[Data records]
+-------+

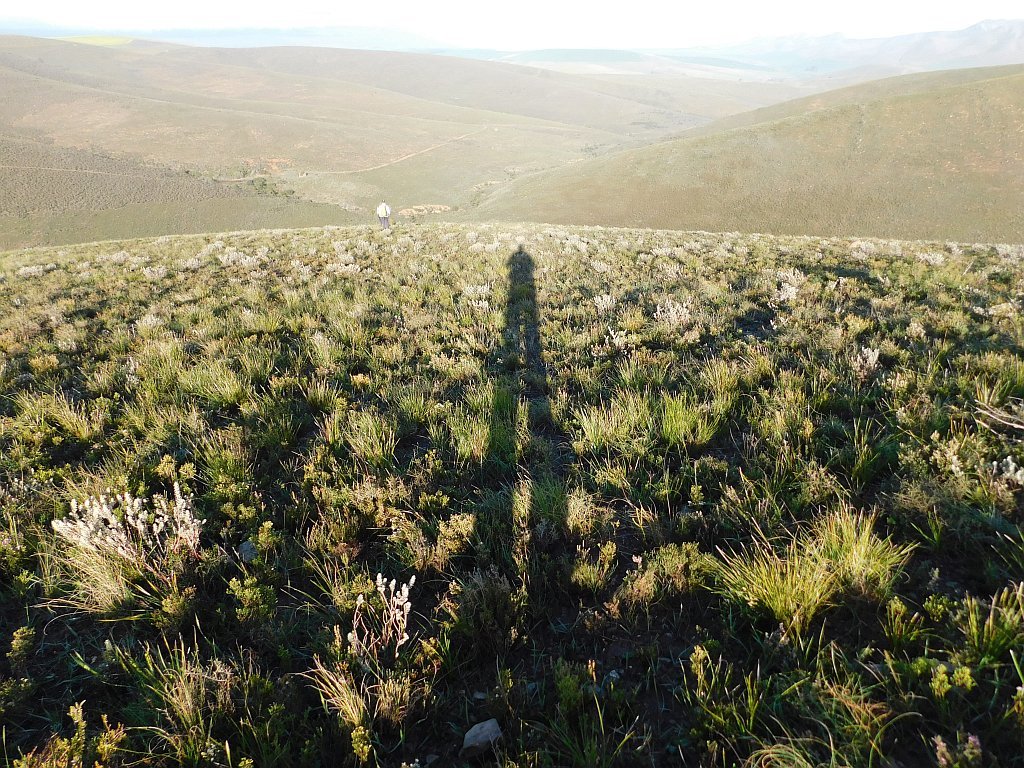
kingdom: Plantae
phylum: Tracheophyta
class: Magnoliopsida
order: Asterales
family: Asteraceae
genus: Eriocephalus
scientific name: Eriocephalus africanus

+-------+

> **Task directions**
Please copy every line of the listing above word for word, leaving out the pictures.

> **Answer**
kingdom: Plantae
phylum: Tracheophyta
class: Magnoliopsida
order: Asterales
family: Asteraceae
genus: Eriocephalus
scientific name: Eriocephalus africanus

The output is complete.